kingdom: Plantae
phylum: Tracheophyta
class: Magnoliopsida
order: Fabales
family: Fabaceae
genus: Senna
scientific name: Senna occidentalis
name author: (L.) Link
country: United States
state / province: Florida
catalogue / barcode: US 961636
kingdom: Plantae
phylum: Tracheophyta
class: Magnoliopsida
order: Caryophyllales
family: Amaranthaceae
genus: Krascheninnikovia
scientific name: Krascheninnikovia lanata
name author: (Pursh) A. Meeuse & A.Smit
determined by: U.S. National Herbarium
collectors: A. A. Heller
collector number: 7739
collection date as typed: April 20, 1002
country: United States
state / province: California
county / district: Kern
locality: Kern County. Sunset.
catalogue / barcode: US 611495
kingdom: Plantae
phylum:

PROMPT: Put each line of the items above into a JSON list of strings, one string per line, and leave out any blank lines.

EXPECTED ANSWER:
[
  "kingdom: Plantae",
  "phylum: Tracheophyta",
  "class: Magnoliopsida",
  "order: Fabales",
  "family: Fabaceae",
  "genus: Senna",
  "scientific name: Senna occidentalis",
  "name author: (L.) Link",
  "country: United States",
  "state / province: Florida",
  "catalogue / barcode: US 961636",
  "kingdom: Plantae",
  "phylum: Tracheophyta",
  "class: Magnoliopsida",
  "order: Caryophyllales",
  "family: Amaranthaceae",
  "genus: Krascheninnikovia",
  "scientific name: Krascheninnikovia lanata",
  "name author: (Pursh) A. Meeuse & A.Smit",
  "determined by: U.S. National Herbarium",
  "collectors: A. A. Heller",
  "collector number: 7739",
  "collection date as typed: April 20, 1002",
  "country: United States",
  "state / province: California",
  "county / district: Kern",
  "locality: Kern County. Sunset.",
  "catalogue / barcode: US 611495",
  "kingdom: Plantae",
  "phylum:"
]